[Opening DATASET EXCERPTS section]

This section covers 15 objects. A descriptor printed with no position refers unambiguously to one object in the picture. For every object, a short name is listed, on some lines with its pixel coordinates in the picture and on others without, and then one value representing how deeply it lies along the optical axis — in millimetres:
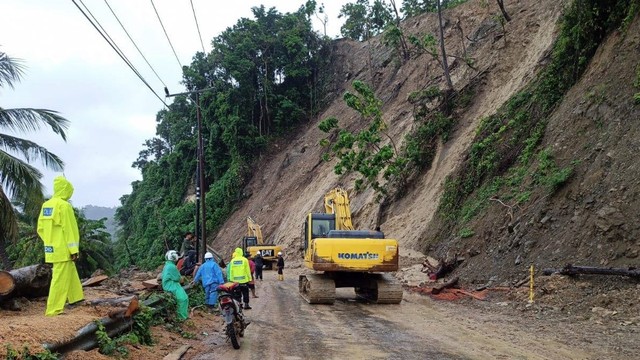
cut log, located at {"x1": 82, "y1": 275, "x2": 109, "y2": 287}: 11203
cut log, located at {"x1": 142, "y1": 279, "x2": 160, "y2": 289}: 11320
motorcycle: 8461
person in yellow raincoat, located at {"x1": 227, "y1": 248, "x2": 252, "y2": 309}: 12180
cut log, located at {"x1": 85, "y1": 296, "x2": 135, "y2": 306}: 8500
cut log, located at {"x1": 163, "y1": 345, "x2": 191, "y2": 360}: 7584
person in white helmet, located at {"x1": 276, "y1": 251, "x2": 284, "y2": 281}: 24561
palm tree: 15133
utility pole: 25445
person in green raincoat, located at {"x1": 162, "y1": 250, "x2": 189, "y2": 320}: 9875
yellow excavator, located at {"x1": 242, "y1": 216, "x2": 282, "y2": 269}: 32656
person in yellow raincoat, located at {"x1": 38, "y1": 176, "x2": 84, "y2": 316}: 7434
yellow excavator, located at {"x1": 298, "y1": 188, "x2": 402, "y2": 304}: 14460
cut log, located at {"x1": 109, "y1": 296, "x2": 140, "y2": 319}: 7601
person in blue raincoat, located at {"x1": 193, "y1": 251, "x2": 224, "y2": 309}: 10719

[Closing DATASET EXCERPTS section]

▶ WHAT IS BEING ASKED:
Copy these entries precisely and drop any picture.

▶ SOLUTION FOR THIS PROBLEM:
This section covers 15 objects. A descriptor printed with no position refers unambiguously to one object in the picture. For every object, a short name is listed, on some lines with its pixel coordinates in the picture and on others without, and then one value representing how deeply it lies along the optical axis — in millimetres:
cut log, located at {"x1": 82, "y1": 275, "x2": 109, "y2": 287}: 11203
cut log, located at {"x1": 142, "y1": 279, "x2": 160, "y2": 289}: 11320
motorcycle: 8461
person in yellow raincoat, located at {"x1": 227, "y1": 248, "x2": 252, "y2": 309}: 12180
cut log, located at {"x1": 85, "y1": 296, "x2": 135, "y2": 306}: 8500
cut log, located at {"x1": 163, "y1": 345, "x2": 191, "y2": 360}: 7584
person in white helmet, located at {"x1": 276, "y1": 251, "x2": 284, "y2": 281}: 24561
palm tree: 15133
utility pole: 25445
person in green raincoat, located at {"x1": 162, "y1": 250, "x2": 189, "y2": 320}: 9875
yellow excavator, located at {"x1": 242, "y1": 216, "x2": 282, "y2": 269}: 32656
person in yellow raincoat, located at {"x1": 38, "y1": 176, "x2": 84, "y2": 316}: 7434
yellow excavator, located at {"x1": 298, "y1": 188, "x2": 402, "y2": 304}: 14460
cut log, located at {"x1": 109, "y1": 296, "x2": 140, "y2": 319}: 7601
person in blue raincoat, located at {"x1": 193, "y1": 251, "x2": 224, "y2": 309}: 10719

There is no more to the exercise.